Elephant family feeding at one of the marshes in Samburu during the dry season


The management plan will propose actions for joint measures to improve wetlands and water resources management in future. These include screening investments and mainstreaming regulatory and socio-economic valuations in wetlands planning and management through specific environmental tools for ecosystem management.

Earlier in the year, our team conducted a field scoping exercise to understand the extent of the key wetlands by consulting with the local communities, county government and national government officers, and representatives from Civil Society Organisations and the private sector.

Field scoping mission at one of the wetlands


Why a Management Plan for Key Wetlands in Samburu County?

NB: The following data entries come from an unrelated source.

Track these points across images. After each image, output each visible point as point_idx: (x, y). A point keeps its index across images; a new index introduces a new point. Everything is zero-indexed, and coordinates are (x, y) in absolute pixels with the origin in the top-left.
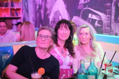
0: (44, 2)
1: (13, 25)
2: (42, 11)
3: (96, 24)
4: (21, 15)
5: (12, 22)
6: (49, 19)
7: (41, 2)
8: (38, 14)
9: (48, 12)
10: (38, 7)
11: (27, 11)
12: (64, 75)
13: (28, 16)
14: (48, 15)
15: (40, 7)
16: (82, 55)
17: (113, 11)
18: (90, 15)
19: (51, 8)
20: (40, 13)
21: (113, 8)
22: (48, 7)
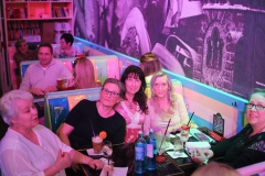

The basis for the development of a management plan is grounded on the following reasons:

  • To clearly identify the wetland site management objectives so as to develop an effective management plan. The values ​​of the site and management objectives will help set realistic goals in order to provide a sense of direction, focus and a guide for the actions required. These will be the yardstick by which success can be measured as the plan is implemented.
  • To identify the factors that affect or may affect the site’s key features which in turn assist in setting practical objectives.
  • To resolve existing or potential conflicts by providing a platform for the communities or organisations with an interest on the wetland. This would help create positive attitudes thus establishing commitments towards future initiatives.
  • To integrate disaster risk reduction in the planning by not only assessing current and immediate risks, but also future risks where climate change at the larger landscape level is a defining factor.
  • To assist in mobilizing financial resources through identification and quantification of the resources required to manage the wetland as well as to determine income generating opportunities to support the necessary management processes.
  • To aid communication and collaboration within and between wetland sites, organisations and stakeholders. Management planning processes provide an important means of involvement and communication with the stakeholders.
  • To ensure compliance with local, national and international policies.

Wetlands International is dedicated to the conservation and restoration of wetlands globally. We do this by understanding and addressing the underlying causes of wetland damage and loss through management planning. These processes help strengthen the technical and institutional capacities for sustainable wetlands management in the region.

In Eastern Africa, we have been involved in various wetlands management planning processes such as the Tana River Basin and Lake Naivasha in Kenya; an integrated catchment management planning for Jigijiga in Eastern Ethiopia and Aswa in Northern Uganda with subsequent development of their atlases; Kinnaite in South Sudan; and the Rufiji Delta mangroves in Tanzania.

We have also supported in the development of monographs, wetlands management plans and investments project plans for Wetlands Across Borders in the Nile Basin.